Discovery of the Planet Johnwill

     All this recent talk about discovering new planets circling other stars reminds me of when William Blackman and I discovered a new planet when we were twelve years old. William and I had known each other since tricycling days on Phelps Avenue. I’m not sure whose idea it was, but we dredged up softball-sized rocks from the creek and laid them out neatly across Phelps to block traffic, and sure enough some lady came along in her Chevrolet and made us move them. But we soon matured and took an interest in astronomy. Both my Mom and his folks had moved, and it was a habit of mine to get invited out to his house for the weekend several times a year to watch the late Friday night Nightmare Show, to build forts and tree houses in the woods, which I didn’t have, and to sleep sometimes in his German Shepherd Flint’s aromatic doghouse, which I didn’t have either. We had one of those $1.25 science paperback books on astronomy—but you could get them on flowers and trees and rocks and bugs and other subjects appropriate for young scholars—and it gave all kinds of factual information on the planets and comets and stars and such. It predicted a few eclipses, and my first lunar eclipse was observed about two a.m. from his bedroom window, since it was cold outside. I saw my first total solar eclipse in Alaska in 1963, and another one on a camping trip in North Carolina in 1970. The fact that I remember the dates is testimony to my interest in the extraterrestrial, and by the time another one came along in the 80s or 90s, I was such a solar eclipse veteran that I could shrug them off with an air of long experienced indifference and disdain to any enthusiast who brought the upcoming one to my attention. I had a 30x table-mounted telescope, and I remember seeing the moons of Jupiter and the rings of Saturn as a boy, drawing pictures of their nightly movements. Even in my 20s I remember tracking the progress of the fifth or sixth magnitude planet Uranus, a planet whose pronunciation you need to be pretty careful with.
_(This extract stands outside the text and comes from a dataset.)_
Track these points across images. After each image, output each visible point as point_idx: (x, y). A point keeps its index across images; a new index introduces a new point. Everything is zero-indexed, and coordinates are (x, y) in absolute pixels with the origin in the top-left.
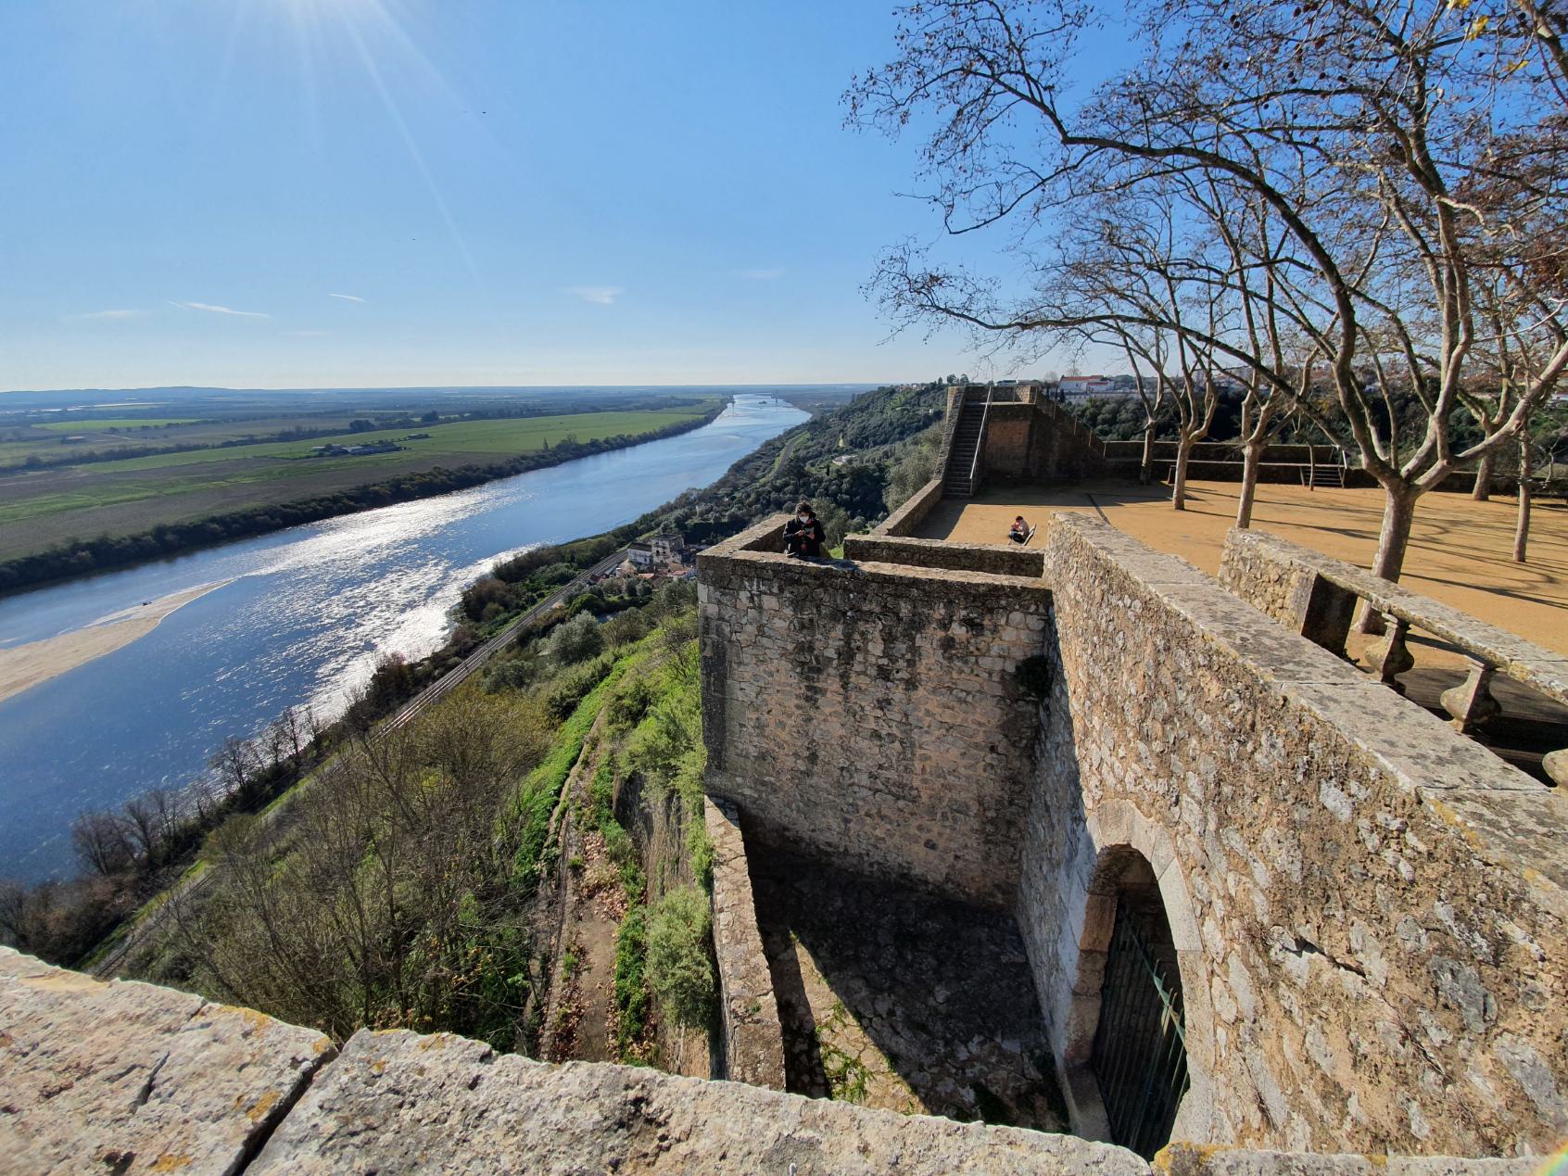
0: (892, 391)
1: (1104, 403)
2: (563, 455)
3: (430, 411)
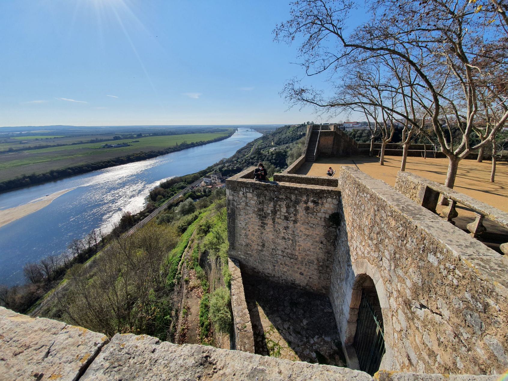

     William had a 40x telescope with extension legs, and one warm night we pointed it in the direction of the Big Dipper’s handle, naturally assuming that few people had explored the nuances of that area of the constellation. Sure enough, we found exactly what we were hoping to find, a dim light object very close to the star in the bend of the handle, a new planet that we modestly named Johnwill. Well, there is a small legal controversy about that–it might be called Willjohn. William and I are still working out the priority issue. Anyway, like most planet-discoverers, we were pretty excited, and so telephoned William’s amateur-astronomer uncle with the thrilling news, and would he drop by to confirm our discovery and have the pleasure of being the third person to see the new planet. This needed to be done fairly quickly, as we were a little concerned about patents, and who knows how many other astronomers were taking advantage of this clear night with plans of claiming our discovery for themselves.

     Uncle Bob pulled in the driveway, peered through our scope, and said, “Boys, that’s the star Alcor.” It took us a minute to realize that he was serious. This was a heavy blow. Surely he was wrong. But he didn’t back up, and our dreams of astronomical fame began to drift away. Then one of us began to have the suspicion that his smile was not from sympathy but from dissembling. He was trying to trick us, and then go to the Patent Office to claim Johnwill for his own, and to re-name it after himself. We confronted him with this accusation, and darkly hinted that the police might have an interest in the matter. He protested his innocence in the strongest terms, and agreed not to challenge our patent, whenever we got it. Unfortunately, his honesty on that point was never tested, since the Patent Office informed us that they did not patent new planets, or any celestial bodies for that matter. Our subsequent letter to President Kennedy sadly went unanswered, even though I told him that I had gone to his inauguration.